The researchers used a method known as spatially offset Raman spectroscopy (SORS) to test for the condition. The method involves shining a laser through the skin to analyze the underlying chemistry of the bone, and can reveal differences between healthy and diseased bone. The general SORS concept was developed at the STFC Central Laser Facility, based at the Research Complex in Harwell, Oxfordshire.
|Panagiotis Gikas, a Clinical Research Fellow at the Royal National Orthopaedic Hospital and one of the researchers for this project, scans a patient's limbs. (Image courtesy of UCL)|
To obtain a set of control data, the research team carried out tests on a small bone sample taken from a 26-year-old female patient with type IV OI. This is a moderate form of the disease that affects growth and can cause bone deformity and spinal curvature.
Using conventional Raman spectroscopy, the team probed the bone and compared it to a non-diseased bone sample, establishing a notable chemical difference in its makeup.
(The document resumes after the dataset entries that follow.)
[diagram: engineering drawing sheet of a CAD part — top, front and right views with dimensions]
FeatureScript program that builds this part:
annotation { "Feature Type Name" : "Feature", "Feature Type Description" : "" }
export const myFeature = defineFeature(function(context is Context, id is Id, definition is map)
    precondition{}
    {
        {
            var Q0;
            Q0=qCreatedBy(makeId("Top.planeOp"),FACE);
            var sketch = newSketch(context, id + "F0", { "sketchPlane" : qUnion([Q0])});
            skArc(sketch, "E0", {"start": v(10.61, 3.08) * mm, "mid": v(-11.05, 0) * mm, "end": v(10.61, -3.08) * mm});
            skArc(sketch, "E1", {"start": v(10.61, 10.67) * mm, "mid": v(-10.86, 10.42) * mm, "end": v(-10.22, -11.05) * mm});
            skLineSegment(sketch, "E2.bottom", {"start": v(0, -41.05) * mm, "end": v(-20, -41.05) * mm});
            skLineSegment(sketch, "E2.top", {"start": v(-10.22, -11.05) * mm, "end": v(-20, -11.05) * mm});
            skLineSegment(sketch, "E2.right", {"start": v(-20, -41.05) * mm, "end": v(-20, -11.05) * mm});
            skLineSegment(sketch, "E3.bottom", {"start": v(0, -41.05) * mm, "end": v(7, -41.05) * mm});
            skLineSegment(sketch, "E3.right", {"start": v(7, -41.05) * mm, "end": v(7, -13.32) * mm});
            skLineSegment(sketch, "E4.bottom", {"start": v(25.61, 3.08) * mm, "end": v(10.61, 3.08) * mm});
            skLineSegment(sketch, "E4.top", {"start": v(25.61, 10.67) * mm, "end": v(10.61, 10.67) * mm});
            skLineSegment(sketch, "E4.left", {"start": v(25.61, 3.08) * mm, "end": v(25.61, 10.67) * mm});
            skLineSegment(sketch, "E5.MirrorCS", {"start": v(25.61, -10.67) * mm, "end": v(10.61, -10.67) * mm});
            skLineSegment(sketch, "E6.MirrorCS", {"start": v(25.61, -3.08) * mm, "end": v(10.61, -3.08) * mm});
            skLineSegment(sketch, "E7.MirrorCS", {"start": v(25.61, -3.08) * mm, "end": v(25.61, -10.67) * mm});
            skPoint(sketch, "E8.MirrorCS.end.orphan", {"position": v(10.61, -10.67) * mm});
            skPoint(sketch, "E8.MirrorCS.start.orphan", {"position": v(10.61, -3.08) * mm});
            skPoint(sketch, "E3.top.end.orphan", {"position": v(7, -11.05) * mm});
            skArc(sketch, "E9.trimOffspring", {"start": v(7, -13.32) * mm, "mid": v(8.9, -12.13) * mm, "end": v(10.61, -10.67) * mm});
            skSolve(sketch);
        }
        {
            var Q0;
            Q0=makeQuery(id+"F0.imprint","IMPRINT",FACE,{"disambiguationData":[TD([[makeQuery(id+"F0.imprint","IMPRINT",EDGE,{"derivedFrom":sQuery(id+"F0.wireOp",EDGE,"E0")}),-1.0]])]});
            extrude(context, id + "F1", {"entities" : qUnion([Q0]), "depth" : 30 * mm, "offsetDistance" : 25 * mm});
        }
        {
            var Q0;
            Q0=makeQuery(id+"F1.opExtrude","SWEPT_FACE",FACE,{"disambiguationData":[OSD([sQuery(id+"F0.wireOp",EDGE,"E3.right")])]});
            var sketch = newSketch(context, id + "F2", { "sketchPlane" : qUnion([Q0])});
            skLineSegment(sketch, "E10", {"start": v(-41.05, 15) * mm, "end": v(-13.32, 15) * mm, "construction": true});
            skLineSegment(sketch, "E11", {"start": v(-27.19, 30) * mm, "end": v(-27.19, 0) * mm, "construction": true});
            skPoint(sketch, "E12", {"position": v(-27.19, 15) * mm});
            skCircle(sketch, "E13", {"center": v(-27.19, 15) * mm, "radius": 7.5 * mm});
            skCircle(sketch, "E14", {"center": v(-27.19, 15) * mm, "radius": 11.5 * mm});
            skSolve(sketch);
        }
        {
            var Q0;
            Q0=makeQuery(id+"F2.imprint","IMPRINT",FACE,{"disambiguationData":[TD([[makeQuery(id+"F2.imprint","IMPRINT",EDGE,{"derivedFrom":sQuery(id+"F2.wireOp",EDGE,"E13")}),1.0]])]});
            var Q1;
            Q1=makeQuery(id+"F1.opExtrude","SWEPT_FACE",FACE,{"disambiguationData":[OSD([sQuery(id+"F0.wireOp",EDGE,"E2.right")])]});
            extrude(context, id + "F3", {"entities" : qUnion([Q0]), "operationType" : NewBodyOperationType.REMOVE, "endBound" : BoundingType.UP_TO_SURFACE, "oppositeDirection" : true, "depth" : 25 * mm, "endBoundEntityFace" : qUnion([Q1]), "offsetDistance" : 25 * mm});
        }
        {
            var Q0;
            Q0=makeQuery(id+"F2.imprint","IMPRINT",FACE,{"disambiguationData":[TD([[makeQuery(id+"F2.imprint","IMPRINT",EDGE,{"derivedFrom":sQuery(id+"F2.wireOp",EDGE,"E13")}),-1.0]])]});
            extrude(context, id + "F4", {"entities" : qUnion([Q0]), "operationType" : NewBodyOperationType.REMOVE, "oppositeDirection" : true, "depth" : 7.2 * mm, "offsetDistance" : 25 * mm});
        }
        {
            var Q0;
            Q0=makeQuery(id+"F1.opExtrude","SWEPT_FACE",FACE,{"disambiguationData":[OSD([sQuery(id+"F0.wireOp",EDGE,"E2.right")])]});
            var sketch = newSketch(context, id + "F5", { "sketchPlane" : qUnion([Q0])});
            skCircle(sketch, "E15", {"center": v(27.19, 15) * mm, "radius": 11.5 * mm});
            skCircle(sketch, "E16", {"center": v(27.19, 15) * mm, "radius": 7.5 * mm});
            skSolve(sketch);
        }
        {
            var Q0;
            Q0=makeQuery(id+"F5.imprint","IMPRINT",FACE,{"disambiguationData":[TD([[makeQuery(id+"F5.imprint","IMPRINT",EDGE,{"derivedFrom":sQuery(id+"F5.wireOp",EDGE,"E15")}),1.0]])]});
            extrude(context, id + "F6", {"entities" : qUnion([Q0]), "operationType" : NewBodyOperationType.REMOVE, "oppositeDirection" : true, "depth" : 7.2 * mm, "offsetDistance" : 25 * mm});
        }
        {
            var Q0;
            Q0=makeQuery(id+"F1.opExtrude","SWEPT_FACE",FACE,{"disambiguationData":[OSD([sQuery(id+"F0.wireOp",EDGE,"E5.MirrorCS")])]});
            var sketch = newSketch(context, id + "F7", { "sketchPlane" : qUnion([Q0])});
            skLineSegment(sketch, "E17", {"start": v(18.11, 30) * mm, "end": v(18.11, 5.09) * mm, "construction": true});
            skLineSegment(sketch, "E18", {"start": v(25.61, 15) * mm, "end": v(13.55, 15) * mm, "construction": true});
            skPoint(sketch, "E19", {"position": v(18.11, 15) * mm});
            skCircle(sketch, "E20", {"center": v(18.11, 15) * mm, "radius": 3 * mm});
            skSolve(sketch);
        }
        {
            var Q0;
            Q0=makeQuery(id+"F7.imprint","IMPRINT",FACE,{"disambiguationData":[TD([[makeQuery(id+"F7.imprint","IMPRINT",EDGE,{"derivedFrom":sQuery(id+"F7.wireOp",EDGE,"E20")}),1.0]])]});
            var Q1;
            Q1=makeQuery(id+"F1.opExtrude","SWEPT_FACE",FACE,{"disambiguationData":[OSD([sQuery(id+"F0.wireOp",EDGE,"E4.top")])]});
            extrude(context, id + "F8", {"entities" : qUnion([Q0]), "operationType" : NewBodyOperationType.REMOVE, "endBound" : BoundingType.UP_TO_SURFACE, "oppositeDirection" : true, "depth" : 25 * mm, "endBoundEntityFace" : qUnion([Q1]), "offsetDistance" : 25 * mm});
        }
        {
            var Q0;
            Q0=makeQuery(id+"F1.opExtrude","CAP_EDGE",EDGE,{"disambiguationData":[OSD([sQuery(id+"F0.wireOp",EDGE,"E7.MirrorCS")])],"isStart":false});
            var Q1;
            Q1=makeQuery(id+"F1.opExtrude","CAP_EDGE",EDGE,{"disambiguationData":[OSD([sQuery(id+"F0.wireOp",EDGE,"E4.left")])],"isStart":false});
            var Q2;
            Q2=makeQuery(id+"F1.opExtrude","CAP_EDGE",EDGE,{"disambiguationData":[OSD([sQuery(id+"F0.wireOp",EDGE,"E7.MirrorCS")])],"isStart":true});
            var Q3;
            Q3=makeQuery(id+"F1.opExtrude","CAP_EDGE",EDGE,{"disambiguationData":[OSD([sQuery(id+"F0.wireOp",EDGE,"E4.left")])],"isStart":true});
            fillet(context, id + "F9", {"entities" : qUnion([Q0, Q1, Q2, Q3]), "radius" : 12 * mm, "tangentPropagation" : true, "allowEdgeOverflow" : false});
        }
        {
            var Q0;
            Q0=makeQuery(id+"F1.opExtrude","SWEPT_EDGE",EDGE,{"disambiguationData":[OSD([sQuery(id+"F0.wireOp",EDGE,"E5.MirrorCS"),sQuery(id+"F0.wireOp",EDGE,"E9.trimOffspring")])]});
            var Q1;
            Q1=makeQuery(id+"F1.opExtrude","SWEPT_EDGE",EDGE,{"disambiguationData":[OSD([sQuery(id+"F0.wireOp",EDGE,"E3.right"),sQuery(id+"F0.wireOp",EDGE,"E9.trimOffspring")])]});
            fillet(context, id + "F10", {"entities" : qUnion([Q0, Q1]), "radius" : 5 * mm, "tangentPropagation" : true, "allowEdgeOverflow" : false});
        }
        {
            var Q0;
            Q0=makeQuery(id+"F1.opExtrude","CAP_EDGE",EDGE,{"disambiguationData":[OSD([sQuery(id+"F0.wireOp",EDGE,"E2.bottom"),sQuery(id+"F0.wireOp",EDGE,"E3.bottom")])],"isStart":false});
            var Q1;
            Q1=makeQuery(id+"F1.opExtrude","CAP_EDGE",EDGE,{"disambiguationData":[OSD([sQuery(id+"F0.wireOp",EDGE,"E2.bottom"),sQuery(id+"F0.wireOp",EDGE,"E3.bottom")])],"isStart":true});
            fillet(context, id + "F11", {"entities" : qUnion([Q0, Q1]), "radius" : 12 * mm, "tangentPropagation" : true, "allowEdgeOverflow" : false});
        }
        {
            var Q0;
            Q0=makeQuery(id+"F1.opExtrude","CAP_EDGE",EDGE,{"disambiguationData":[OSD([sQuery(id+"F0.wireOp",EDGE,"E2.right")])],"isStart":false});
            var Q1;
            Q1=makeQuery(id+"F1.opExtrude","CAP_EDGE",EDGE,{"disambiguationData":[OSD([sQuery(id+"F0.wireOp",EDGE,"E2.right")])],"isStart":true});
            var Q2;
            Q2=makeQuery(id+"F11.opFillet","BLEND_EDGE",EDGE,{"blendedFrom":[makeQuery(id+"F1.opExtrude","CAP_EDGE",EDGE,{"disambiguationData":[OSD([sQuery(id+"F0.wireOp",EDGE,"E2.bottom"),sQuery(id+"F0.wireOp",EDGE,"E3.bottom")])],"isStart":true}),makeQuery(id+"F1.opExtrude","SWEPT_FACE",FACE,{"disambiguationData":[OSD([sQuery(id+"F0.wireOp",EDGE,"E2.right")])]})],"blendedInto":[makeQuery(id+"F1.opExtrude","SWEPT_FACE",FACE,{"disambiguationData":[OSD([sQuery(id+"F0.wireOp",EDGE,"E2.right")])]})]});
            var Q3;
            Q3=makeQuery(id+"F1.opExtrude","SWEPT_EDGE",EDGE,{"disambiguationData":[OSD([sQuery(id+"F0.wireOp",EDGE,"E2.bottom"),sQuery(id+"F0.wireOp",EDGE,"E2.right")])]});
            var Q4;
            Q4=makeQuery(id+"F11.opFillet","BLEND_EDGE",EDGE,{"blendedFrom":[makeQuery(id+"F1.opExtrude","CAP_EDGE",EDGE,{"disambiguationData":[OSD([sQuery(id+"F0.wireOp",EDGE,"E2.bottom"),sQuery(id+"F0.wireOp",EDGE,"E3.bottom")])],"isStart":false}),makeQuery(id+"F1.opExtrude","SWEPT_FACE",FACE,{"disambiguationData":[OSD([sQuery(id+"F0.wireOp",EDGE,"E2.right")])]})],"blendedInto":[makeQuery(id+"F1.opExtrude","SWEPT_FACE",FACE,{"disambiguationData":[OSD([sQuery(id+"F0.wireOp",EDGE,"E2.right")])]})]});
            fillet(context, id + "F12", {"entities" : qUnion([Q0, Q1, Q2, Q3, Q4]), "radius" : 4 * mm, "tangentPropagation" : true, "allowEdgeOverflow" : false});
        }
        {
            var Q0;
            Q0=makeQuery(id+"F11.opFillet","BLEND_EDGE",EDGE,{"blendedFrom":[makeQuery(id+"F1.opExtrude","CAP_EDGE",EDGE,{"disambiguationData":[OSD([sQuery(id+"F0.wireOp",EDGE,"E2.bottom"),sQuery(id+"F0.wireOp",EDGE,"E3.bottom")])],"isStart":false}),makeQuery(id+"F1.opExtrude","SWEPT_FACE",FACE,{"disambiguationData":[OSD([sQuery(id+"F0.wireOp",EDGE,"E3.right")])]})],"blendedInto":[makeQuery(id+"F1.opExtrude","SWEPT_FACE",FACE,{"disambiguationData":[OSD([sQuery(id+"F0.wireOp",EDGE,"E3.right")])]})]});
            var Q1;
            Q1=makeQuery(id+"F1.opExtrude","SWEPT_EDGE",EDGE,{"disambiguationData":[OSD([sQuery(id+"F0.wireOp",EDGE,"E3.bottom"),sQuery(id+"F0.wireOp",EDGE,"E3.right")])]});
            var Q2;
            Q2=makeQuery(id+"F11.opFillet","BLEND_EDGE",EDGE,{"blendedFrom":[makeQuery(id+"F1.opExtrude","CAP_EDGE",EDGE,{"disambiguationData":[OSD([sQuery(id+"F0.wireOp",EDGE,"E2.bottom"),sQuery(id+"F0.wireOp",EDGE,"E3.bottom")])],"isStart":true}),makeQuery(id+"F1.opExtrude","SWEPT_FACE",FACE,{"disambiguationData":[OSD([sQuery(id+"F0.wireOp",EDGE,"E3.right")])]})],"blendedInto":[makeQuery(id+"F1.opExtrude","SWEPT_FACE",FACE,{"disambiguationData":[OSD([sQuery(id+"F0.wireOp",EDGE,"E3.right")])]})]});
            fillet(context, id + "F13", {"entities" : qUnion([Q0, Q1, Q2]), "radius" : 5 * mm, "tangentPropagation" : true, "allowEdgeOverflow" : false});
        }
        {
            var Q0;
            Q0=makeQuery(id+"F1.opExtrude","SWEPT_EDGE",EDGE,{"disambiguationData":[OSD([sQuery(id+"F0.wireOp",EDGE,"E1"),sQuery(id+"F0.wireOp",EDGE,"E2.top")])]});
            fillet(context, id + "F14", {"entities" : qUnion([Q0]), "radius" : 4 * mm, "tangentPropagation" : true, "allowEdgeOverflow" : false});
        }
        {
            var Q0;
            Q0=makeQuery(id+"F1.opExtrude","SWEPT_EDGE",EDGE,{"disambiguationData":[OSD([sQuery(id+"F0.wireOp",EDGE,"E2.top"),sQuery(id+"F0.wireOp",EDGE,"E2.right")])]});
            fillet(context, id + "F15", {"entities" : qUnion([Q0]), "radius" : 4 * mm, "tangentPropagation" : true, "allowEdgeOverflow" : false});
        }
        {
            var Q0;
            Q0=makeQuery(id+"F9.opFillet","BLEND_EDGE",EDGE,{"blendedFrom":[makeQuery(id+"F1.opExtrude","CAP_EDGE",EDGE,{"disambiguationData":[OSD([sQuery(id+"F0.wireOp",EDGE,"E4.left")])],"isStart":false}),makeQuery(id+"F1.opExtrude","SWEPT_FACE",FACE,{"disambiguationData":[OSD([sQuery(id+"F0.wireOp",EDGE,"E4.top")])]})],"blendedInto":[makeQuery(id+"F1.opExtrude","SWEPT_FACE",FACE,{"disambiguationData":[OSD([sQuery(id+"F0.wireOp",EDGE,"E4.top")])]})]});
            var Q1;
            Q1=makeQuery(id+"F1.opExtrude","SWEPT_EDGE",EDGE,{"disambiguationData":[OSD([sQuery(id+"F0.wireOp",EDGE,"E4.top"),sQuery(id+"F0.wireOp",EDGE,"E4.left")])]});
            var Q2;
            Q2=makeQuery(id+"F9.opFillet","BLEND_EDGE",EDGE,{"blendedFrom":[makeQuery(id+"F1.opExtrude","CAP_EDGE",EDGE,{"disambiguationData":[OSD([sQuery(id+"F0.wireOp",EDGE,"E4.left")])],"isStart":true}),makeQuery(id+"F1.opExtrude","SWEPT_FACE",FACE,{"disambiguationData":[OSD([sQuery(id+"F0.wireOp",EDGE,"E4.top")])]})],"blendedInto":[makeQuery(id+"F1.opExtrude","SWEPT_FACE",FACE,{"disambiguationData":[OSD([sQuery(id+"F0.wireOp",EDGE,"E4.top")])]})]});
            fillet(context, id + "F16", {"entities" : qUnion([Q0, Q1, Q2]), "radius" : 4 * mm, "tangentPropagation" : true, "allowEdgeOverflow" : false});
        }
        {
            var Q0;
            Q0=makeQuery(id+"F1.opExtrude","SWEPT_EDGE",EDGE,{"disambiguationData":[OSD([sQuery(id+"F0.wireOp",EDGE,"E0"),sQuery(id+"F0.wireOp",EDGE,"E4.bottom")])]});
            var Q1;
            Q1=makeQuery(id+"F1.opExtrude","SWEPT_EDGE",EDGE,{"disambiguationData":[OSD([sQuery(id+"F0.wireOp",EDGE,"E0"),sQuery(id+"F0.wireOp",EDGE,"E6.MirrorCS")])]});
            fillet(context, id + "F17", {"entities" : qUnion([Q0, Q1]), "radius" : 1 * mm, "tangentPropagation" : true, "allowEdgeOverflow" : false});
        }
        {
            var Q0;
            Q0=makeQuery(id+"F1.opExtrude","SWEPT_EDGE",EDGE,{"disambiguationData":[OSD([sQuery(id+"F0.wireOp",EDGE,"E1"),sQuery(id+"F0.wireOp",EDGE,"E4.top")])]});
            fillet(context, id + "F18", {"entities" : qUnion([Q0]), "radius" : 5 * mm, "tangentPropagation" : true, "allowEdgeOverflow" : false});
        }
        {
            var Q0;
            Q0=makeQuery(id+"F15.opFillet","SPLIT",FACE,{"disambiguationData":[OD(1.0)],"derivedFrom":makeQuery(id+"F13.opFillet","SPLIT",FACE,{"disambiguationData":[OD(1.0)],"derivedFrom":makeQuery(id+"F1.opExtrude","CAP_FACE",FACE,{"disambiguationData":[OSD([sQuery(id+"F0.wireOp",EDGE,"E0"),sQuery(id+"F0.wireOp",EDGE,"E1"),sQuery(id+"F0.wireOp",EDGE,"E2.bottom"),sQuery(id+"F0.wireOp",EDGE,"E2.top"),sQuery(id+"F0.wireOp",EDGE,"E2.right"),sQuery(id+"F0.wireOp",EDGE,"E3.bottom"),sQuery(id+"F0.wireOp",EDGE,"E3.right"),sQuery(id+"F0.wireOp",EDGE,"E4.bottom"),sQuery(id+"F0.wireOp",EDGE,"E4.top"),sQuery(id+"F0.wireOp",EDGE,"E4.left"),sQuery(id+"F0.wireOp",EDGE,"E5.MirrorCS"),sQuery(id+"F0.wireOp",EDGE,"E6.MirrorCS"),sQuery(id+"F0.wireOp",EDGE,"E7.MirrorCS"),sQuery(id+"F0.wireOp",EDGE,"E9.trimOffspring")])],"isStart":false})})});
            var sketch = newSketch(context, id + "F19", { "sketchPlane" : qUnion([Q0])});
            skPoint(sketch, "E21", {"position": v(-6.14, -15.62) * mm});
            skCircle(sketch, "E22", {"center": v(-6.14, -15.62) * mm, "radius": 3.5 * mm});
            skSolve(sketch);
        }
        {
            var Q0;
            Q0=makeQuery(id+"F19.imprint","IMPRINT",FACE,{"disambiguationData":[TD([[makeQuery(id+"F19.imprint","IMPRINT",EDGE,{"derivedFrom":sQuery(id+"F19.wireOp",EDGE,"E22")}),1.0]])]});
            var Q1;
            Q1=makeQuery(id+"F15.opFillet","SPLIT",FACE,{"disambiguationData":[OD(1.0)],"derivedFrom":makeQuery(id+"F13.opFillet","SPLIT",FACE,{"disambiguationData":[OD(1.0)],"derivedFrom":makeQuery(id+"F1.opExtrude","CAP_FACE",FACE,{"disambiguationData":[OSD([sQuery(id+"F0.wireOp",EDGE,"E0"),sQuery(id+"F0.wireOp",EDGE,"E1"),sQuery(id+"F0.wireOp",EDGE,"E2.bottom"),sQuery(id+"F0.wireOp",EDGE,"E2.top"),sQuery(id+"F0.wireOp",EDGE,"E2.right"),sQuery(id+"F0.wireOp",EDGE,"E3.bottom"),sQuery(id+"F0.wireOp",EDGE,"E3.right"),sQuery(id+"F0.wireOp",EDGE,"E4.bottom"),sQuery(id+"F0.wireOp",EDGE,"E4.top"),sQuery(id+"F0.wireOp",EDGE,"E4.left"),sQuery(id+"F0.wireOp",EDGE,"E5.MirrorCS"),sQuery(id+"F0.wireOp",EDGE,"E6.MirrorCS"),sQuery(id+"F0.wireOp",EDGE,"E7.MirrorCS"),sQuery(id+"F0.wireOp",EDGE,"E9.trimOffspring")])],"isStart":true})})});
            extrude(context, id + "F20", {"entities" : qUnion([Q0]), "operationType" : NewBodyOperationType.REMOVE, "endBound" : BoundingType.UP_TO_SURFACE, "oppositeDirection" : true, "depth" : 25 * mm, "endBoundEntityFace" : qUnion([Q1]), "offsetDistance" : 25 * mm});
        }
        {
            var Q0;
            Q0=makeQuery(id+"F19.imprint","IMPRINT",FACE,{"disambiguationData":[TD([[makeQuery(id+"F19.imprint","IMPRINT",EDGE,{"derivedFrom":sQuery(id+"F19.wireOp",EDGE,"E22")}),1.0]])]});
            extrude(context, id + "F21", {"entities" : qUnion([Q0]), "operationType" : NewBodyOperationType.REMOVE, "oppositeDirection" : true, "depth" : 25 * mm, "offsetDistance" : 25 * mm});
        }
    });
The patient's body was then scanned extensively and noninvasively, using a laser in a custom-built SORS instrument developed by Cobalt Light Systems (Abingdon, Oxfordshire, England). For comparison, a second set of scans were carried out on a healthy female volunteer of a similar age, who does not have the disease.
“Bone is a complex material that has both mineral and protein components,” says Dr. Kevin Buckley from STFC's Central Laser Facility, one of the researchers working on this project. “Traditional x-ray methods that are used to study bone can only see the mineral, but this technique can see both components.”
The OI patient's bone sample was found to be significantly more mineralized than the non-diseased sample, and was therefore structurally brittle.
Prof. Allen Goodship of UCL's Institute of Orthopaedics and Musculoskeletal Science, who led the research, comments that the SORS method could become a routine tool that doctors can use during an annual check-up, allowing doctors to advise patients on lifestyle changes that could slow the progress of the disease further. With regular screening, SORS can monitor the effects directly, he adds.
The research was funded by a $2.6 million (£1.7 million) grant from the Engineering and Physical Sciences Research Council, with facility time and other support coming from the Science and Technology Facilities Council. Control bone samples were provided by the Vesalius Clinical Training Centre (Bristol, England).